### Task prompt
In the records below, count every line that includes the word "dimethyl". Provide the total alone.

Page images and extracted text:
+ + + + + + +

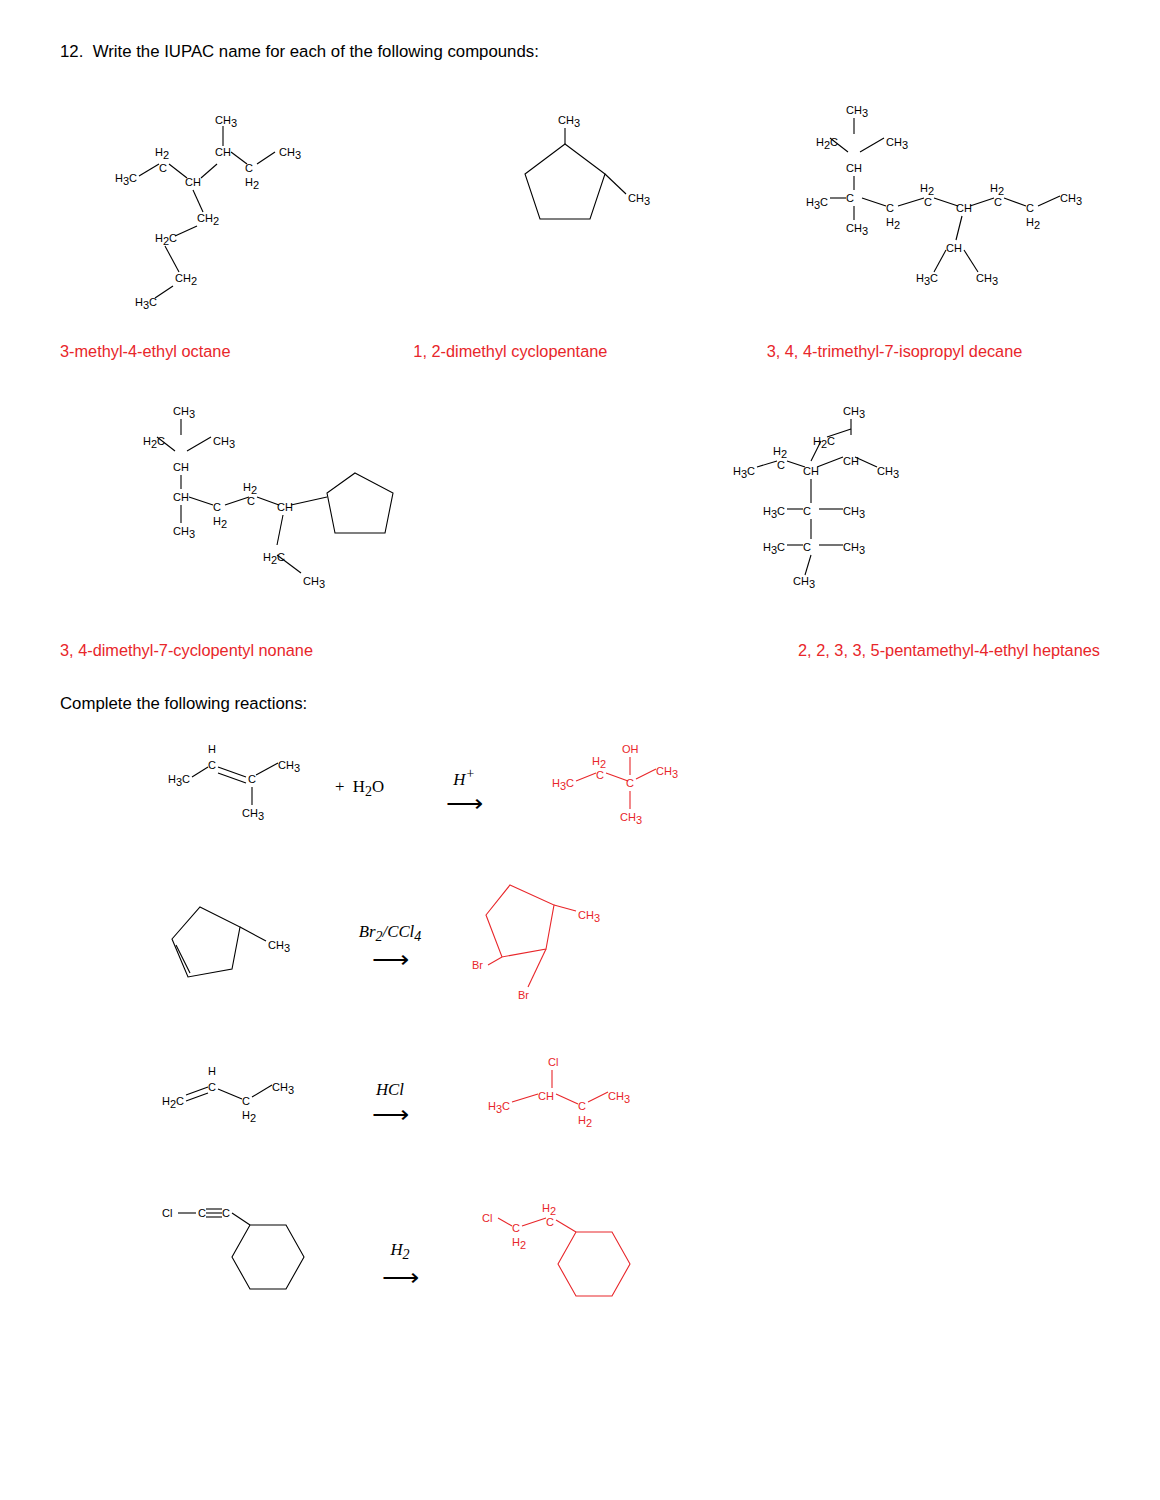12. Write the IUPAC name for each of the following compounds:
CH3 H2 C H3C CH CH C H2 CH3 CH2 H2C CH2 H3C
CH3 CH3
CH3 H2C CH3 CH H3C C CH3 C H2 H2 C CH H2 C C H2 CH3 CH H3C CH3
3-methyl-4-ethyl octane
1, 2-dimethyl cyclopentane
3, 4, 4-trimethyl-7-isopropyl decane
CH3 H2C CH3 CH CH C H2 H2 C CH3 CH H2C CH3
CH3 H2C H2 C H3C CH CH CH3 C H3C CH3 C H3C CH3 CH3
3, 4-dimethyl-7-cyclopentyl nonane
2, 2, 3, 3, 5-pentamethyl-4-ethyl heptanes
Complete the following reactions:
H C H3C C CH3 CH3
+ H2O
H+
⟶
OH H2 C H3C C CH3 CH3
CH3
Br2/CCl4
⟶
CH3 Br Br
H C H2C C H2 CH3
HCl
⟶
Cl CH H3C C H2 CH3
Cl C C
H2
⟶
Cl C H2 H2 C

+ + + + + + +

### Result of the exercise
2